TASK REQUIREMENTS
Where a picture occurs in the data, omit it, and copy all remaining data exactly.

DATA RECORDS
Start of Block

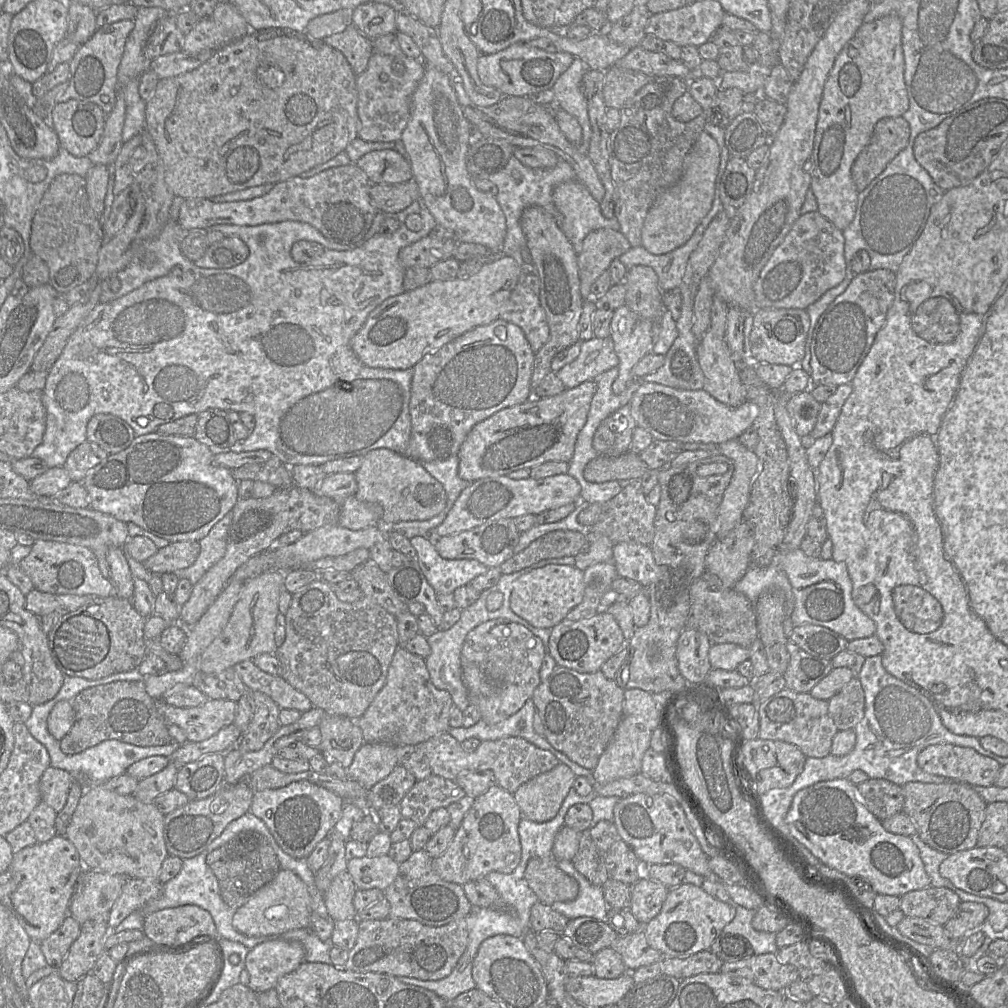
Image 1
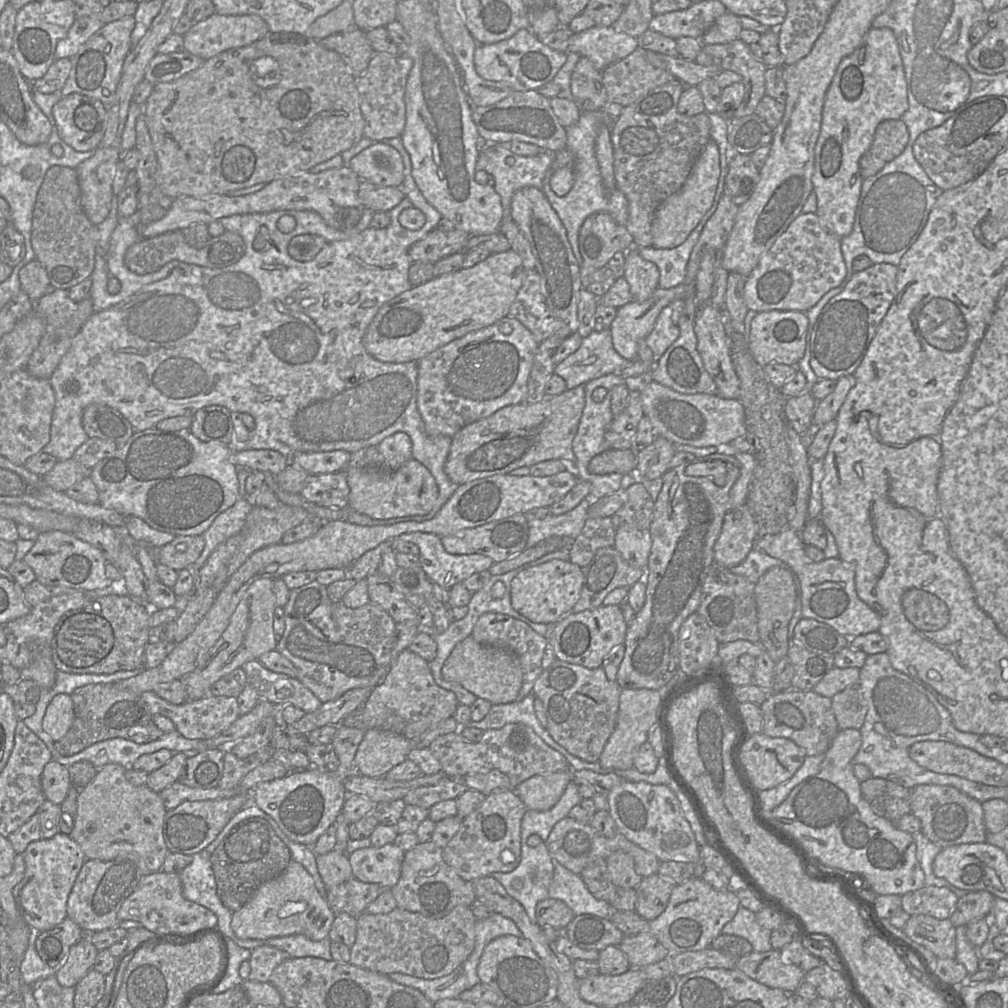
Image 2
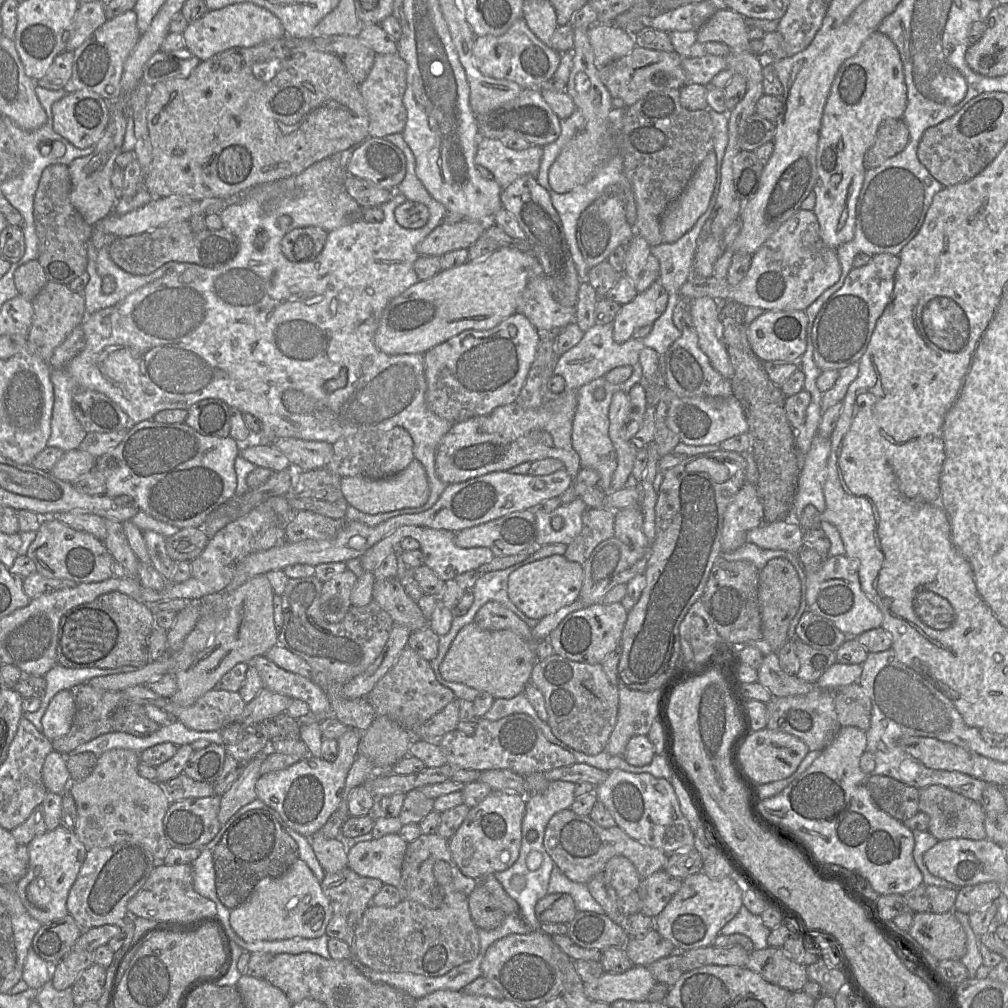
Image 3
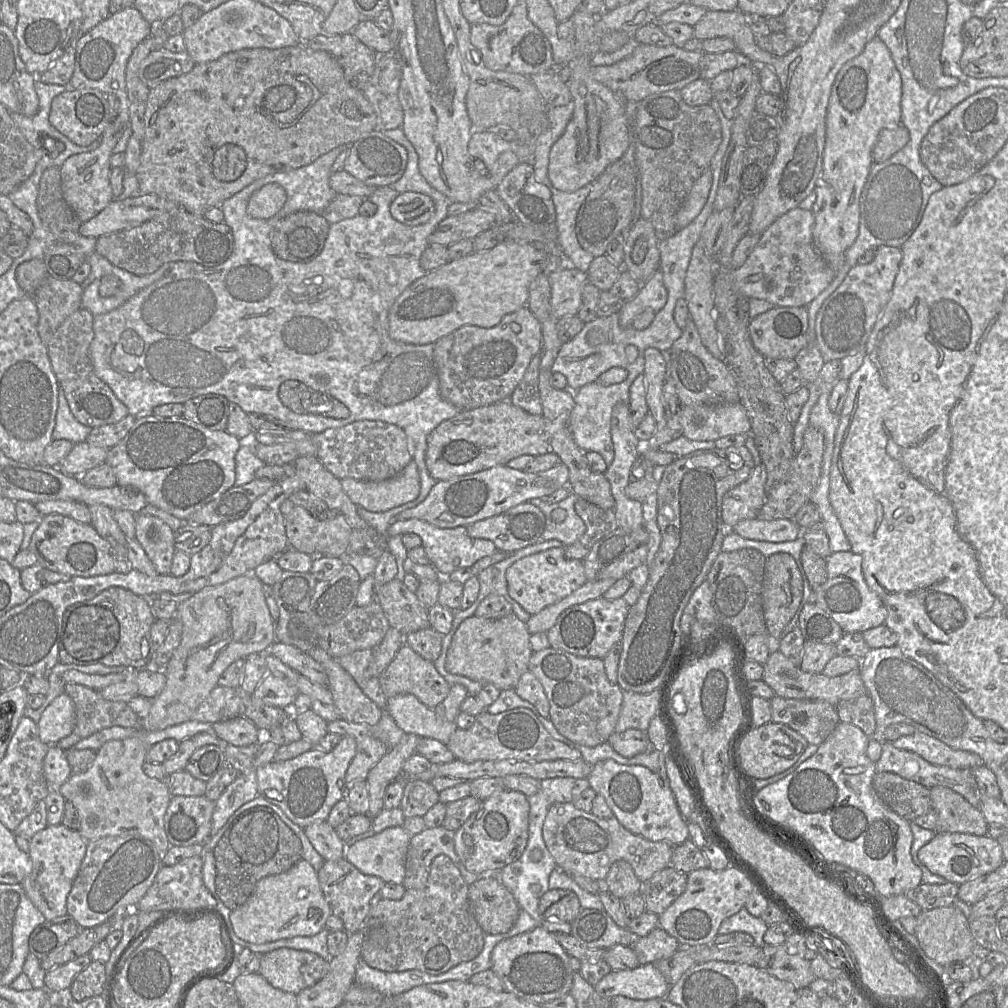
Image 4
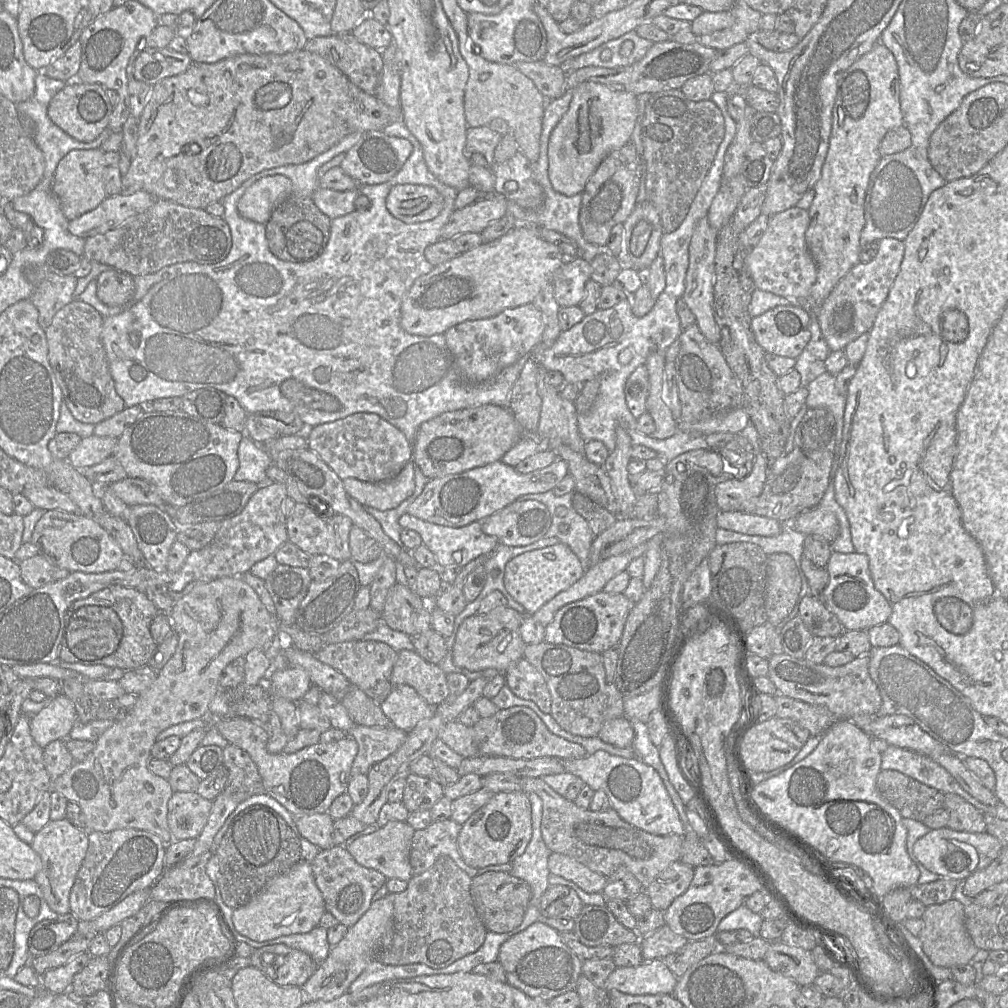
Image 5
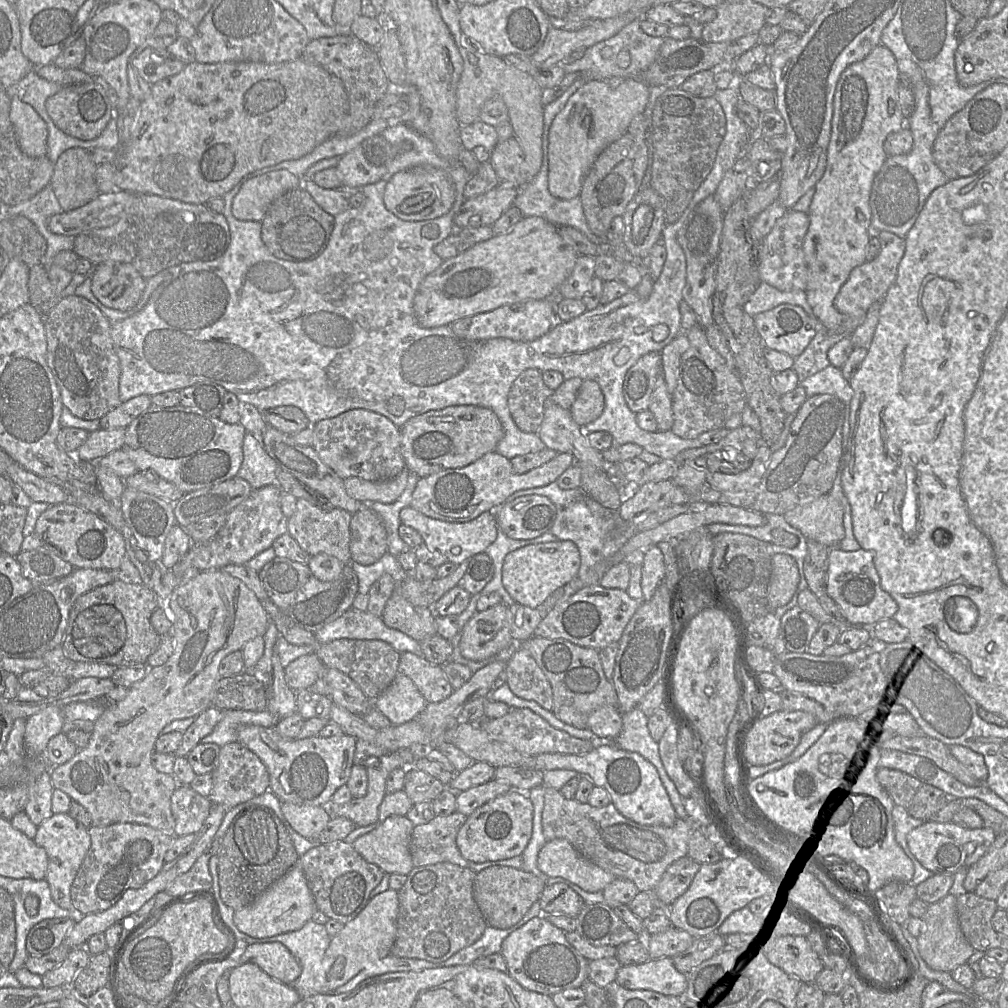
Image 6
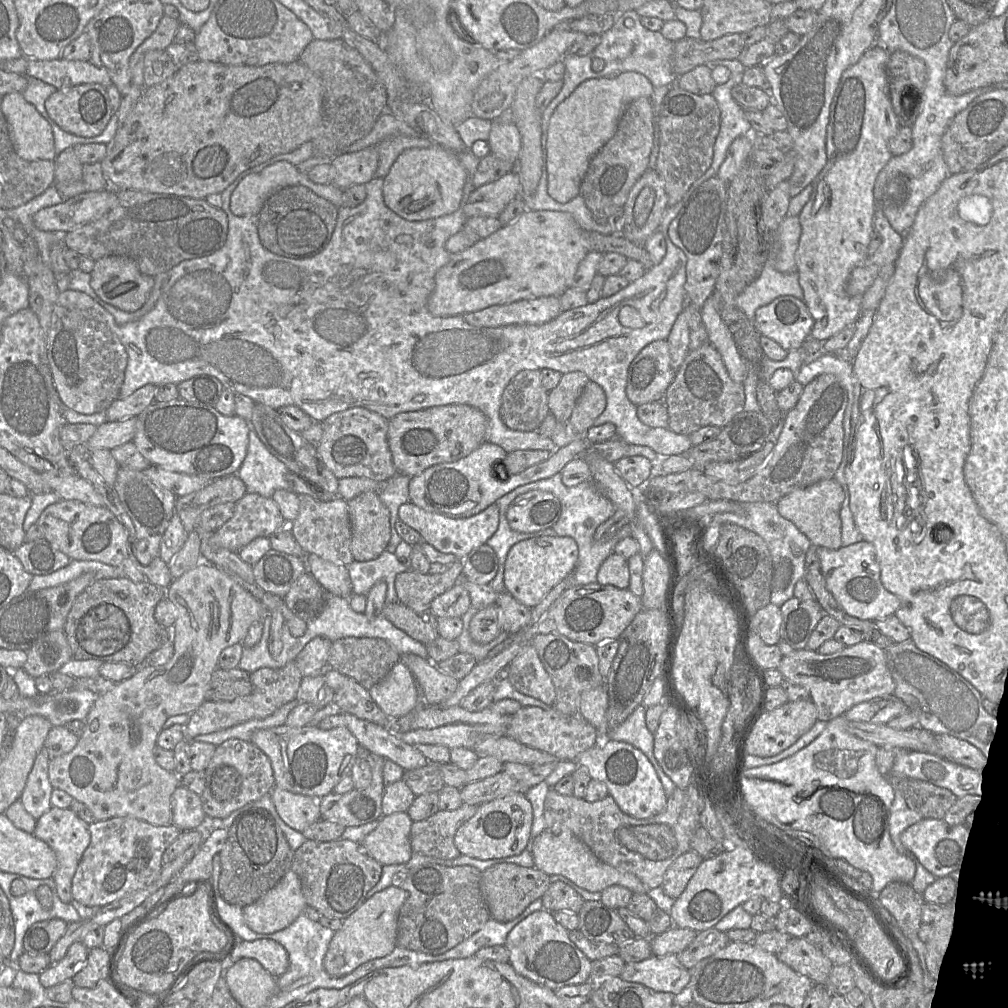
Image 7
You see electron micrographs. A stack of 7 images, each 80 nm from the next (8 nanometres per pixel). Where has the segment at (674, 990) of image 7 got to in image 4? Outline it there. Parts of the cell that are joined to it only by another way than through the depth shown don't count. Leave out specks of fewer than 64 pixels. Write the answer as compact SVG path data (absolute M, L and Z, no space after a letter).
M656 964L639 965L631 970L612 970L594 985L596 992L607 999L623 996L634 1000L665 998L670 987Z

End of Block

REPLY
Image 1
Image 2
Image 3
Image 4
Image 5
Image 6
Image 7
You see electron micrographs. A stack of 7 images, each 80 nm from the next (8 nanometres per pixel). Where has the segment at (674, 990) of image 7 got to in image 4? Outline it there. Parts of the cell that are joined to it only by another way than through the depth shown don't count. Leave out specks of fewer than 64 pixels. Write the answer as compact SVG path data (absolute M, L and Z, no space after a letter).
M656 964L639 965L631 970L612 970L594 985L596 992L607 999L623 996L634 1000L665 998L670 987Z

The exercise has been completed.